The Dentist starts on the morning of Dr. Alan Feinstone (Corbin Bernsen) & his wife Brooke's (Linda Hoffman) wedding anniversary. On the surface Mr. & Mrs. Feinstone seem to have a nice life, a beautiful home in Los Angeles & he has a successful career with responsibility but beneath things are very wrong. Alan discovers that Brooke is having an affair with Matt (Michael Stadvec) the swimming pool cleaner, to add to his humiliation Alan then discovers that Matt is also having sex with Paula Roberts (Lise Simms) one of his next door neighbours & to top it all off he owes the IRS, who are breathing down his neck, a shed load of money. Alan starts to lose his mind, he convinces himself that everything is decayed & rotten, just like his patient's teeth, & it's up to him to fix it. That morning at work he begins to take his frustrations & anger out on his patients, first he injures a young boy named Jody (Brian McLaughlin), he sexual assault's a patient named April Reign (Christa Sauls) after he hallucinates that she is his wife & deliberately performs an unnecessary & painful procedure on another. Alan also begins to take drugs as he completely loses it & goes homicidal starting with his adulterous wife & pool cleaner...

Directed by Brian Yuzna I thought The Dentist was a good film & tried something a bit different. The script by Dennis Paoli, Stuart Gordon & Charles Finch is more of a psycho thriller than straight slasher which came as a surprise to me as I was expecting the latter, it would have been easy to make a teenage slasher film like Friday the 13th (1980) with a high body count & a wise cracking dentist villain but what The Dentist actually turned out to be is very different. The Dentist is at heart a character study of one mans descent into madness & it does a fine job although having said that I'm not sure what he goes through is enough justification for his subsequent murderous actions. It moves along at a nice pace, has a nice narrative in which I liked the constant connection Alan makes between the decay he sees in his patients & the decay he sees in the world around him & is an entertaining way to pass 90 odd minutes. It goes without saying that anyone with a phobia about the dentist probably should give this one a miss or you'll never go again! I liked the ending too where the tables are turned, I'll say no more...
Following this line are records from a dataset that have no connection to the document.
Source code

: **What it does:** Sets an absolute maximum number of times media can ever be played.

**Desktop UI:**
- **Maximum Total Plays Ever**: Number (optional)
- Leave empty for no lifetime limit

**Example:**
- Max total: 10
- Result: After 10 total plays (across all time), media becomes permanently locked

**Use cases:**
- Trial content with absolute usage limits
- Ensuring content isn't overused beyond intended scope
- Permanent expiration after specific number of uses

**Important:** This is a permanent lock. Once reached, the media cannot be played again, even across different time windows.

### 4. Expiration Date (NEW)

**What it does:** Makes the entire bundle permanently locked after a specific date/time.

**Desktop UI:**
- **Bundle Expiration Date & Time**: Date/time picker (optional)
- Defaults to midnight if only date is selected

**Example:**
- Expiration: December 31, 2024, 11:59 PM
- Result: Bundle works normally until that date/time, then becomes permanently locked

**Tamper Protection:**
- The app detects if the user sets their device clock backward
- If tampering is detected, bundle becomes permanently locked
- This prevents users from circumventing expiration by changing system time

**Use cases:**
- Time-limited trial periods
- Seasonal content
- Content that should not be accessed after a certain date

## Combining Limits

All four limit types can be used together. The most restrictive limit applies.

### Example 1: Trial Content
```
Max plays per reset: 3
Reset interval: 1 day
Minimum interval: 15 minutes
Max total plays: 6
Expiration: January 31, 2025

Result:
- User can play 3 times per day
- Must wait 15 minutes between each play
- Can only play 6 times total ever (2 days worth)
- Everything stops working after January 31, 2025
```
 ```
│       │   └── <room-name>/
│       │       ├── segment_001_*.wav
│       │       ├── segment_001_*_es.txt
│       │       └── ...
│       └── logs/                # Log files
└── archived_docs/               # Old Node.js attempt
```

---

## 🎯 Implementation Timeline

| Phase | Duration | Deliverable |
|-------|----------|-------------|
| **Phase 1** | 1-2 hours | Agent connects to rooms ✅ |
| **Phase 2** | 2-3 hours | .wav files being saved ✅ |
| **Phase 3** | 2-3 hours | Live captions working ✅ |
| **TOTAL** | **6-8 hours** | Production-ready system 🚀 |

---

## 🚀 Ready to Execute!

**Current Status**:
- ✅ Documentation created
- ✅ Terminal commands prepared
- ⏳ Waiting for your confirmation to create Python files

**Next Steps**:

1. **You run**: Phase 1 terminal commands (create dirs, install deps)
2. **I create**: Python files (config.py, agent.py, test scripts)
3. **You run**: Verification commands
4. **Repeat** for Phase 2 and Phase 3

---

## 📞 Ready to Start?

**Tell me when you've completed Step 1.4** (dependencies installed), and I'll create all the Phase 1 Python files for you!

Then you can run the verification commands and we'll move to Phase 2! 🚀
Director Yuzna does his usual fine job here, in fact I don't think I've seen a Yuzna film that I didn't enjoy to some extent, he obviously & predictably takes the opportunity to play on our fear of the dentist with some nice dental torture set pieces including pulling people's teeth out, sexually molesting them, performing operations on drugs & torturing people with the dreaded dentist's drill. There are some other gore scenes as well, a dead dog, someone gorily slashed with a knife & cut out tongues. Yuzna gives the film a certain style on what was probably a low budget, he likes to tilt his camera which make for some nice angles & I liked the shot where the camera is above someone being knifed & huge sprays of blood splatter on the floor in a nice wide overhead angle.

Technically The Dentist is fine, decent cinematography, music & production values although some of the special make-up effects look a little unconvincing. The acting is pretty strong from everyone involved with Corbin putting in a good crackpot performance. The ever cool & genre favourite Ken Foree turns up as Detective Gibbs one of Los Angeles finest.

The Dentist didn't turn out like I had expected & all the better for it, if your a horror fan & perhaps want something a bit different then this is well worth checking out. I liked it & think it's definitely worth a watch.